Kegiatan makan siang telah selesai, Putri memilih untuk tidak menceritakan pertemuannya dengan Nadhira pada Kafka. Keduanya kini tengah asik berbelanja sambil mengobrol.

"Sudah hampir penuh Mas," ucap Putri sambil menatap troli yang sedari tadi didorong oleh Kafka. Troli tersebut sudah terisi penuh dengan berbagai macam bahan makanan, snack, biskuit, dan lain sebagainya.

"Tidak apa-apa." Jawab Kafka santai. Belanja satu troli penuh tidak akan membuatnya jatuh miskin. "Tambah satu troli lagi juga nggak apa-apa."

Putri mengerucutkan bibirnya, satu ekspresi yang menggemaskan. Andai saja mereka bukan tengah berada di tempat umum sudah pasti Kafka akan mencium bibir itu. "Sudah ah Mas, jangan ngajarin aku jadi istri yang boros."

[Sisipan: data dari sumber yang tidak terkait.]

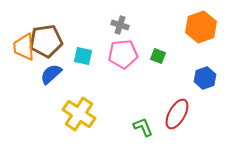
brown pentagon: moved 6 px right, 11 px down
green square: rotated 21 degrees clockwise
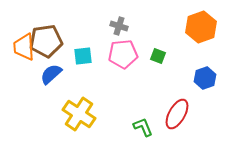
gray cross: moved 1 px left, 1 px down
cyan square: rotated 18 degrees counterclockwise
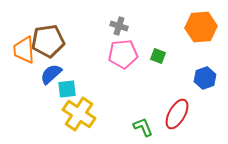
orange hexagon: rotated 16 degrees clockwise
brown pentagon: moved 2 px right
orange trapezoid: moved 3 px down
cyan square: moved 16 px left, 33 px down
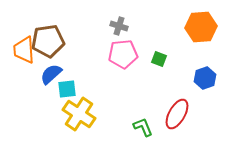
green square: moved 1 px right, 3 px down
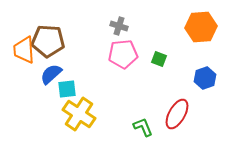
brown pentagon: rotated 12 degrees clockwise
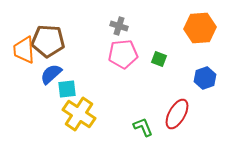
orange hexagon: moved 1 px left, 1 px down
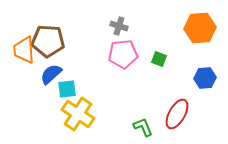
blue hexagon: rotated 15 degrees clockwise
yellow cross: moved 1 px left
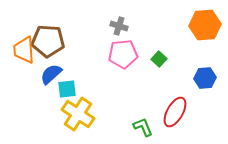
orange hexagon: moved 5 px right, 3 px up
green square: rotated 21 degrees clockwise
red ellipse: moved 2 px left, 2 px up
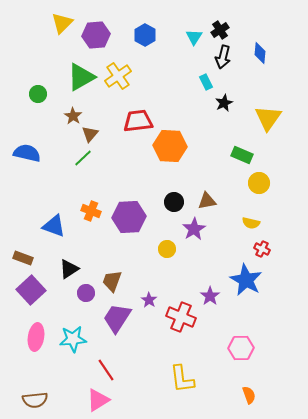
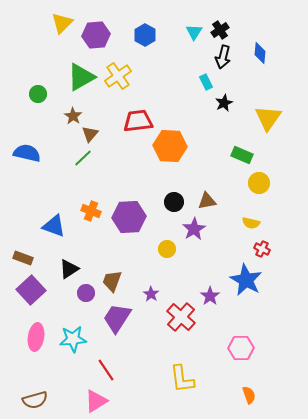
cyan triangle at (194, 37): moved 5 px up
purple star at (149, 300): moved 2 px right, 6 px up
red cross at (181, 317): rotated 20 degrees clockwise
brown semicircle at (35, 400): rotated 10 degrees counterclockwise
pink triangle at (98, 400): moved 2 px left, 1 px down
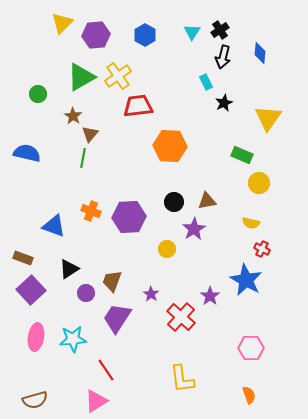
cyan triangle at (194, 32): moved 2 px left
red trapezoid at (138, 121): moved 15 px up
green line at (83, 158): rotated 36 degrees counterclockwise
pink hexagon at (241, 348): moved 10 px right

Kafka mencubit gemas pipi Putri. "Sesekali boros nggak apa-apa."

"Nggak ah takut kebiasaan. Ayo ke kasir jangan keliling lagi." Ucap Putri sambil menarik tangan Kafka menuju kasir.

***

Sesampainya di rumah Kafka menyuruh Putri untuk istirahat namun Putri menolak.

"Aku mau beresin ini dulu." Putri menunjuk lima kantong plastik besar berisi belanjaaannya.

"Nanti saja."

Putri kembali mengerucukan bibirnya, "Tapi..." belum sempat Putri menyelesaikan ucapannya Kafka sudah terlebih dulu menempelkan bibirnya di atas bibir tipis Putri.

Putri memejamkan matanya, membiarkan Kafka melakukan hal yang dia inginkan.

"Aku sungguh mencintaimu." Bisik Kafka tepat di samping telinga Putri. Dan untuk kesekian kalinya Putri tak mampu membalas ucapan tersebut karena hingga detik ini rasa cinta itu belum tumbuh di hatinya. Apa yang dia lakukan semata-mata hanyalah untuk menunaikan kewajibannya sebagai seorang istri.

Kafka memeluk tubuh Putri, ia tatap sendu mata Putri. Ia bukan laki-laki bodoh yang tidak tahu akan perasaan yang dirasakan oleh seseorang yang dia cintai. Tentu ia tahu kalau hingga detik ini Putri belum mampu membalas perasaan cintanya. Ia tak mempermasalahkan hal itu, ia akan sabar menunggu. Cukup Putri tak membenci dan memaafkannya itu sudah cukup baginya, dan yang terpenting Putri selalu ada di sampingnya.